Bei leicht fahrlässigen Pflichtverletzungen beschränkt sich die Haftung auf den nach Art der Ware vorhersehbaren, vertragstypischen, unmittelbaren Durchschnittsschaden. Dies gilt auch bei leicht fahrlässigen Pflichtverletzungen der gesetzlichen Vertreter oder Verrichtungs- bzw. Erfüllungsgehilfen des Verkäufers. Der Verkäufer haftet nicht bei leicht fahrlässiger Verletzung unwesentlicher Vertragspflichten. Er haftet hingegen für die Verletzung vertragswesentlicher Rechtspositionen des Kunden. Vertragswesentliche Rechtspositionen sind solche, die der Vertrag dem Kunden nach dem Vertragsinhalt und -zweck zu gewähren hat. Der Verkäufer haftet ferner für die Verletzung von Verpflichtungen, deren Erfüllung die ordnungsgemäße Durchführung des Vertrags überhaupt erst ermöglicht und auf deren Einhaltung der Kunde vertrauen darf.

Die vorstehenden Haftungsbeschränkungen betreffen nicht Ansprüche des Kunden aus Garantien und/oder Produkt-Haftung. Weiter gelten die Haftungsbeschränkungen nicht bei Arglist, bei Verletzung vertragswesentlicher Pflichten sowie bei dem Verkäufer zurechenbaren Körper- und Gesundheitsschäden bzw. bei Verlust des Lebens des Kunden.

Der Verkäufer haftet nur für eigene Inhalte auf der Webseite seines Online-Shops und seiner Preislisten. Soweit mit Links der Zugang zu anderen Webseiten ermöglicht wird, ist der Verkäufer für die dort enthaltenen fremden Inhalte nicht verantwortlich. Er macht sich die fremden Inhalte nicht zu Eigen. Sofern der Verkäufer Kenntnis von rechtswidrigen Inhalten auf externen Websites erhält, wird er, soweit ihm dies technisch möglich ist, den Zugang zu diesen Seiten unverzüglich sperren.

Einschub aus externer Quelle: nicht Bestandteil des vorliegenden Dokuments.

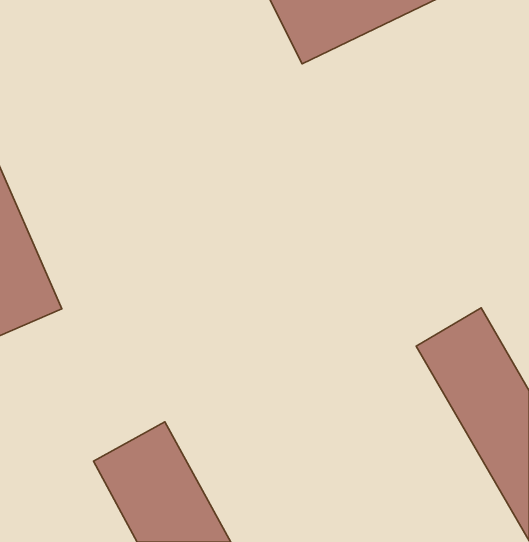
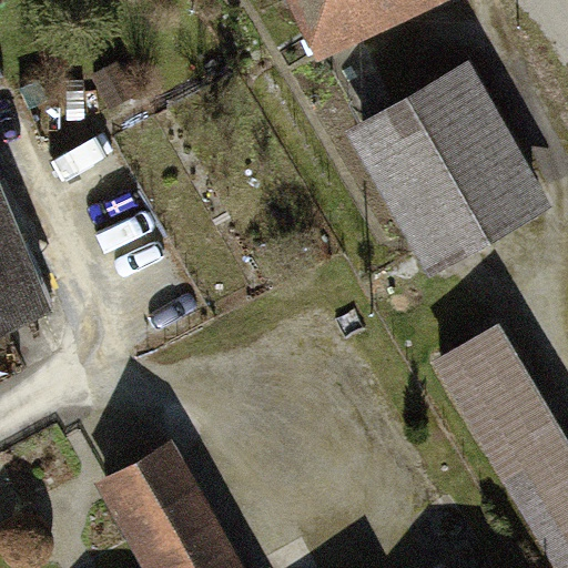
building: none -> [348,65,547,273]

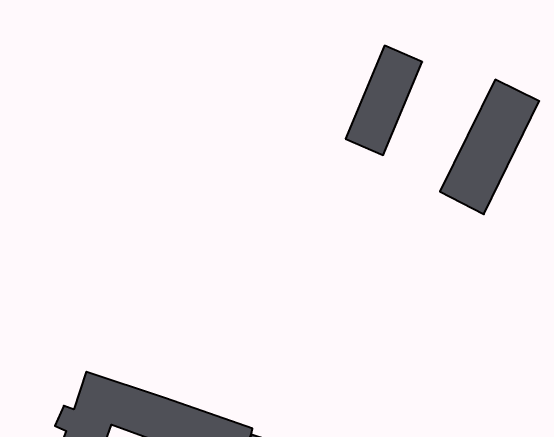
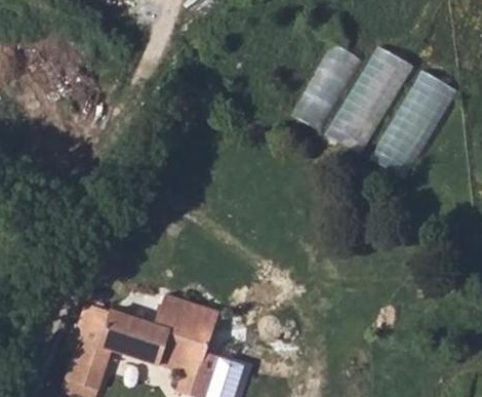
building: none -> [327,44,413,155]
building: none -> [150,287,236,353]

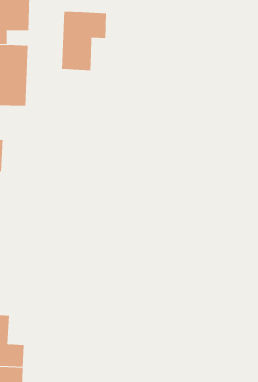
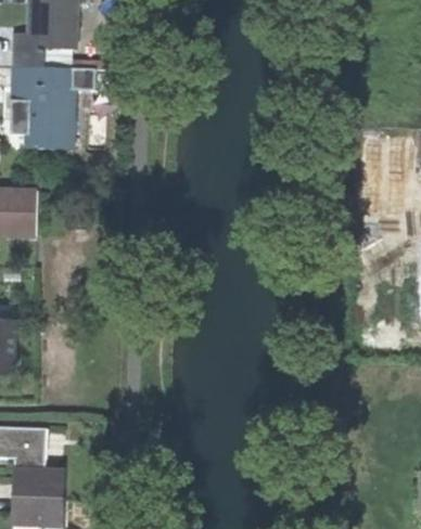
building: [61,11,106,71] -> none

10. Änderung der allgemeinen Geschäftsbestimmungen

Der Verkäufer behält sich vor, diese Allgemeinen Geschäftsbedingungen jederzeit unter Wahrung einer angemessenen Ankündigungsfrist von mindestens zwei Wochen zu ändern.

Widerspricht der Kunde nicht innerhalb von zwei Wochen nach Veröffentlichung, so gelten die abgeänderten Geschäftsbedingungen als angenommen. In der Ankündigung der Änderung wird gesondert auf die Bedeutung der Zweiwochenfrist hingewiesen.

11. Schlussbestimmungen

Es gilt das Recht der Bundesrepublik Deutschland. Bei Verbrauchern, die den Vertrag nicht zu beruflichen oder gewerblichen Zwecken abschließen, gilt diese Rechtswahl nur insoweit, als nicht der gewährte Schutz durch zwingende Bestimmungen des Rechts des Staates, in dem der Verbraucher seinen gewöhnlichen Aufenthalt hat, entzogen wird.

Die Bestimmungen des UN-Kaufrechts finden keine Anwendung.

Ist der Kunde Kaufmann, juristische Person des öffentlichen Rechts oder öffentlich-rechtliches Sondervermögen, ist Gerichtsstand für alle Streitigkeiten aus diesem Vertrag das am Geschäftssitz des Verkäufers zuständige Gericht, sofern nicht ein ausschließlicher Gerichtsstand gegeben ist.